Entre los numerosos casos de estos juegos paratextuales son especialmente interesantes aquellas narrativas donde estos no son la continuación de un tópico o la repetición metódica de un recurso, sino que contribuyen a llevar lo literario al precipicio, a apostar todo al rojo o al negro: recursos clásicos para arriesgar. En este contexto, dos obras atrevidas en la narrativa de 2022 son El modelador de la historia, de J. Casri (Piel de Zapa) y Circular 22, de Vicente Luis Mora (Galaxia Gutenberg). Ambas tienen en común ese atrevimiento audaz para hacer algo distinto: son mosaicos con infinidad de teselas, recopilan historias con distintos marcos y narradores, juegan con la disposición del material en la página, las notas al pie, las notas a las notas, lo visual, los juegos autoriales, los paranarradores, la multiplicación del relato.
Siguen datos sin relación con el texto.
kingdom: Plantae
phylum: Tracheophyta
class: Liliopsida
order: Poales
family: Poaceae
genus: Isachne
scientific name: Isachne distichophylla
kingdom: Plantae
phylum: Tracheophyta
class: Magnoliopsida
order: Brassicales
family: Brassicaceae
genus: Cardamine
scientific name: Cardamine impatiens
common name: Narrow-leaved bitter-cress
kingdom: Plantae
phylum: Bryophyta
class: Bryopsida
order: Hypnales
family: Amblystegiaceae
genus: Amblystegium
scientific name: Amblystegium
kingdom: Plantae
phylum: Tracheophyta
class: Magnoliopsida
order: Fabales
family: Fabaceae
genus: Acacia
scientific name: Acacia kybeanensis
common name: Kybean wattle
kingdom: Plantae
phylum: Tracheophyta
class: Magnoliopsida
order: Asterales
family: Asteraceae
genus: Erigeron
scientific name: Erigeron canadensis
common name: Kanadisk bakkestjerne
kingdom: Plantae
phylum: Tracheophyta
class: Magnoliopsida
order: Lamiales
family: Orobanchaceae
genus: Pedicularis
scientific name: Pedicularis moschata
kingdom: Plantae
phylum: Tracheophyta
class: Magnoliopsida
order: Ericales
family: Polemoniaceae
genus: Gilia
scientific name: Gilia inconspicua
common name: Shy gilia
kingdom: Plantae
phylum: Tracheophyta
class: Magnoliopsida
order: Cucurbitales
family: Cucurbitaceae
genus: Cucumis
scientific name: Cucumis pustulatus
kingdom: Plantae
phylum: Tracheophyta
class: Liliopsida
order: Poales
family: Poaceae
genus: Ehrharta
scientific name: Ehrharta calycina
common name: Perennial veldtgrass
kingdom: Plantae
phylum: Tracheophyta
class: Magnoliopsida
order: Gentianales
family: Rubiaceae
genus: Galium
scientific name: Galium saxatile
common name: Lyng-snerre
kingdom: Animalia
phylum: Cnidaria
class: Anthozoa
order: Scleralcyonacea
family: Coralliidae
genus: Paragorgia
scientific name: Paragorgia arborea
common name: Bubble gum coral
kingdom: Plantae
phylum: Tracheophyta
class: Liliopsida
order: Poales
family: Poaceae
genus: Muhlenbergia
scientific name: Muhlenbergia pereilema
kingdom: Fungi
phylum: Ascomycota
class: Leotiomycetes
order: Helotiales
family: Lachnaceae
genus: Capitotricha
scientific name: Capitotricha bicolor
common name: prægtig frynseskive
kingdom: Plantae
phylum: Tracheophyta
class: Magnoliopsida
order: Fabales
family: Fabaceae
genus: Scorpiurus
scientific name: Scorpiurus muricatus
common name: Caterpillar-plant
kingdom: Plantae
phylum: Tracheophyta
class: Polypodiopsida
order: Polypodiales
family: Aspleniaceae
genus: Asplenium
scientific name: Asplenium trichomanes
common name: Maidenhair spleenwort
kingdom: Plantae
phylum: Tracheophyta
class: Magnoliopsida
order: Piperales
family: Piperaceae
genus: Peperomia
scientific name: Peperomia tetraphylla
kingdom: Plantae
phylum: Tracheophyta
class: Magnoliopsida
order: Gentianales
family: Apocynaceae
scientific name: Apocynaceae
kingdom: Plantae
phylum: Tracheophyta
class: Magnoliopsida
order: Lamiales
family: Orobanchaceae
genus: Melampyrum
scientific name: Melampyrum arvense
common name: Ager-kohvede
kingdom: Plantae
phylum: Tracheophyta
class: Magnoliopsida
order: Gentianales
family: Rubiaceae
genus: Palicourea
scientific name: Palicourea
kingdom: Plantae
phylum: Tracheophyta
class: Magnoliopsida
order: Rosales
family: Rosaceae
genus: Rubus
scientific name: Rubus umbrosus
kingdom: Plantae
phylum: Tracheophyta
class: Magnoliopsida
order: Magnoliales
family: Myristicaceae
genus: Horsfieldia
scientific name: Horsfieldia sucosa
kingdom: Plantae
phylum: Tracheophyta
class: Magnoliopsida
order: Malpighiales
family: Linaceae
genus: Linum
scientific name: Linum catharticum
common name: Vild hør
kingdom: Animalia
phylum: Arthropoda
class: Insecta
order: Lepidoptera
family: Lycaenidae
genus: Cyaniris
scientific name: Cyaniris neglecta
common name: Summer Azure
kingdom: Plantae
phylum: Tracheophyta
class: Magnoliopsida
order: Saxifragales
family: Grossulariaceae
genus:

En definitiva, se guían por el principio clásico de la varietas, la variedad estética que pretende dar cuenta de la amplitud y la mutabilidad del mundo.
En su abanico de técnicas las dos coinciden en que se presentan como una edición anotada, como las ediciones académicas de obras canónicas con aclaraciones y presentaciones de expertos. Esto se manifiesta, si no en la cubierta de las obras, sí en la portada de ambas: bajo el título de Circular 22 aparece «Edición de Monika Sobołewska», y bajo el de El modelador de la historia se apunta entre paréntesis «(edición anotada)». En esta última, al contrario que en la de Mora –de vuelta en la academia y de la academia-, no se señala la autoría de las notas, como si la novela quitara importancia a la voz experta, o, por el contrario, no se sintiera digna aún de ser objeto de análisis de la voz autorizada del crítico universitario. Por si queda duda de si en la novela de Casri la identidad de la voz anotadora es la misma que la del autor del texto, las propias notas nos la resuelven, pues en algunas de ellas la nota enmienda la plana al texto o el narrador («Esta afirmación no es del todo exacta», comienza la nota 3 de la página 27). Esta falta de entendimiento entre el texto y la nota al pie o sus enunciadores llega a su máxima expresión en Circular 22, cuando la nota de la editora hace detonar al autor en ese margen inferior, ese umbral, y se produce una discusión entre ambos:
«Por testimonios de sus amigos, me consta que en la primera redacción había elementos de la vida privada de Mora que en éste decidió dejar fuera de la versión final, lo que parece contradecir su voluntad de no “retocar”.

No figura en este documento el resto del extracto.